ただし、ここが微妙なところなのだが---そう弾いては演奏にならない、という線がある。それは創造において、優れたものと、無価値なものが歴然としてある、ということに外ならない。(P204)

 評論、というものに対する北村薫の考え方で、非常に優しい心構えです。作者の意図を超えた解釈は、それ自体が新しい作品になる。楽譜や演奏という例えが適切で素敵。映画化、なんてのもこれに該当しますな。監督の解釈/創造。

 ちなみに清涼院流水はこの考え方を逆手にとった自己弁護を講じているのでムカつきます。何も意図してないんだけど、とにかくそこから何か見い出してオレを誉めるように解釈しろ、というスタンスが見え隠れしてぶっ殺したくなります。

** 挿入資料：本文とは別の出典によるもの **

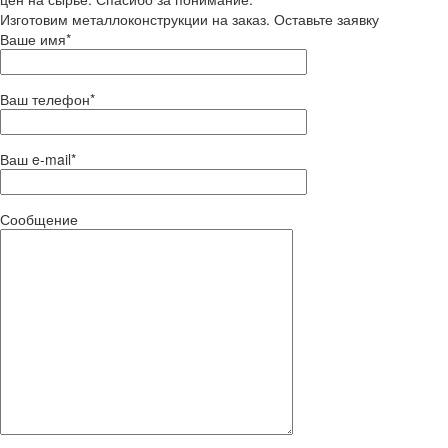
Изготовим металлоконструкции на заказ. Оставьте заявку
Ваше имя*
Ваш телефон*
Ваш e-mail*
Сообщение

 評論に限らず、小説そのものでも既存の事柄を新解釈してるものがあります。高田崇史「QED百人一首の呪」なんかがいい例。

(20021123)


「水に眠る」(文春文庫)

恋愛小説/水に眠る/植物採集/くらげ/かとりせんこうはなび/矢が三つ/はるか/弟/ものがたり/かすかに痛い 以上10編収録

 解説が11名という異様な文庫。特に売りがないのでそうした際物な企画で目立とうとしたんだろうか。これは北村薫の初短編集なのでそれで充分目立ちそうですが。

 10編、特に統一性はなさそう。と思ったらあとがきに『「人と人」の「と」に重きを置いた作品』集と書かれていました。短編は作者が焦点を当てる部分が明確に滲み出るので、そこに照準をあてるってのは北村薫らしいです。

 「くらげ」がいきなりSF世界観だったのがちょっとびっくり。星新一作品のような感じです。星新一風ですが、(どの作品も)別にサプライズエンドを設けようとはしてない、あくまでも『個人と個人の繋がり』がテーマ。

 本心が分かりそうで分からない「ものがたり」のラストがイイ感じ。

(20030204)


「盤上の敵」(講談社ノベルス)

自宅に殺人犯が篭城、妻が人質に!? 警察が取り巻き、ワイドショーのカメラが中継するなか、末永純一は唯一人、犯人との取引に挑む。先手を打って城内の殺人者を詰め、妻・友貴子を無傷で救わなければ。盤上の敵との争いは緊迫のうちに進み、そして取引は震驚の終盤を迎える。

 理由も何もない、天災のように降り掛かる敵意、そうした現代的な『悪』を描いたという点で非常に評価の高い作品ですが、サイコサスペンスに触れてる自分としてはその部分にはさほどの衝撃を受けませんでした。平均的な本格読みは本格しか読んでないのでこういうのに免疫がなくて大騒ぎしたんじゃないのかな。笠井とかこの部分過大評価し過ぎだろ。

 そうした現代悪に関しては特に新しく得るものはありませんでしたが、ミステリ部分としての意外性は楽しめました。構成や序盤の状況説明からあれこれ推測させる着地を躱して、別のトコロに仕掛けが施されていました。

 北村薫らしくないとされる作品ですが、ほのぼの人情ものが北村薫らしさとされてるのかな? それゆえ理由なき『現代の悪』を扱った当作品がイレギュラーなものとされてるのかも。僕としてはこの「盤上の敵」のラストが『法を越えて裁かれる悪』なのに対して「冬のオペラ」のそれとはまるで対照的なラストの方に非常にシビアなものを感じます。